Why Standard Cost Approaches Fail in Professional Services
The typical approach to cost management in a law firm or consultancy is straightforward: divide total overhead by total hours billed and apply that rate uniformly. This produces a “cost per hour” that is then compared to the billing rate to estimate margin.
The problem is that this approach assumes all hours are equal. A routine contract review consumed by a junior associate is not the same cost event as a senior partner spending two hours on a complex regulatory matter that requires specialist input, document management, and client liaison. Blending these into a single rate systematically misstates the cost of every matter.
The consequence: firms routinely subsidise complex, difficult, high-maintenance clients with the margins generated by straightforward, low-maintenance ones. They win the wrong clients, underprice complex work, and overprice simple work — and none of this shows up clearly in the financials until it is too late.
How TDABC Works in a Professional Services Context
TDABC in professional services follows the same logic as in any other sector: define the resource groups, estimate the practical capacity of each group, and measure how much time each activity consumes.
In a law firm, the resource groups might include: fee-earner time by seniority tier, support staff (paralegals, legal secretaries), knowledge management, document management systems, and firm-level overhead. Each group has a cost per unit of practical capacity — typically cost per hour available.
Then time equations are built for each activity type: drafting a contract, conducting due diligence, client call management, court preparation. These equations capture not just the base time but the multipliers — a cross-border transaction takes longer; a returning client needs less on-boarding; a litigation matter with many counterparties requires more coordination.
The result is a cost per matter that reflects actual resource consumption — not an averaged rate applied uniformly. It is typically the first time a firm can answer: which matters are profitable, which are loss-making, and why?
In one consultancy we worked with, TDABC revealed that their highest-revenue client was consuming 40% more resource per engagement than similar clients — due to scope creep, revision loops, and senior partner involvement that was not being captured in billing. The account looked healthy on revenue; it was barely breaking even on cost.

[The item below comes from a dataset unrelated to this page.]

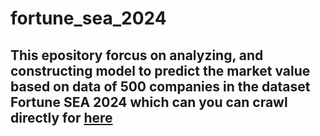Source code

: # fortune_sea_2024

## This epository forcus on analyzing, and constructing model to predict the market value based on data of 500 companies in the dataset Fortune SEA 2024 which can you can crawl directly for [here](https://fortune.com/asia/ranking/southeast-asia-500/)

What Changes After a TDABC Model Is Built
For most professional services firms, the first TDABC model is an uncomfortable experience. It surfaces the cross-subsidies, exposes the mispriced work, and challenges long-held assumptions about who the firm’s most valuable clients are.
But it also creates a foundation for better decisions. Firms that build and use TDABC models typically see changes in three areas:
Pricing: Proposals for new matters are built on actual cost models rather than rate cards and gut feel. Complex work is priced to reflect its real resource consumption. Firms stop winning work they cannot afford to deliver profitably.

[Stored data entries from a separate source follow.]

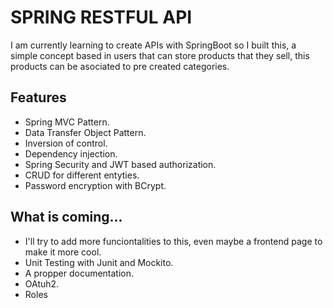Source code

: # SPRING RESTFUL API
I am currently learning to create APIs with SpringBoot so I built this, a simple concept based in users that can store products that they sell, this products can be asociated to pre created categories.

## Features
- Spring MVC Pattern.
- Data Transfer Object Pattern.
- Inversion of control.
- Dependency injection.
- Spring Security and JWT based authorization.
- CRUD for different entyties.
- Password encryption with BCrypt.

## What is coming...
- I'll try to add more funciontalities to this, even maybe a frontend page to make it more cool.
- Unit Testing with Junit and Mockito.
- A propper documentation.
- OAtuh2.
- Roles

Capacity allocation: Partners and senior fee-earners are the scarcest and most expensive resource. TDABC makes visible where that resource is being consumed on low-value activities — and creates the commercial case for delegation, process redesign, or client restructuring.
Client portfolio management: Firms can segment clients not just by revenue but by profitability. Some clients are large and profitable. Some are large and unprofitable. Some small clients are highly efficient. TDABC gives you the data to manage the portfolio intentionally.
The Right Starting Point
A TDABC model for a professional services firm does not require perfect data. It requires a clear understanding of your resource groups, an honest estimate of how time is spent across activity types, and a willingness to follow where the numbers lead.
The firms that benefit most from TDABC are not necessarily the largest. They are the ones that are serious about understanding their own economics — and willing to make decisions based on that understanding rather than on revenue alone.
If your firm tracks billable hours but cannot tell you which clients are truly profitable, TDABC is likely the most important analytical investment you have not yet made.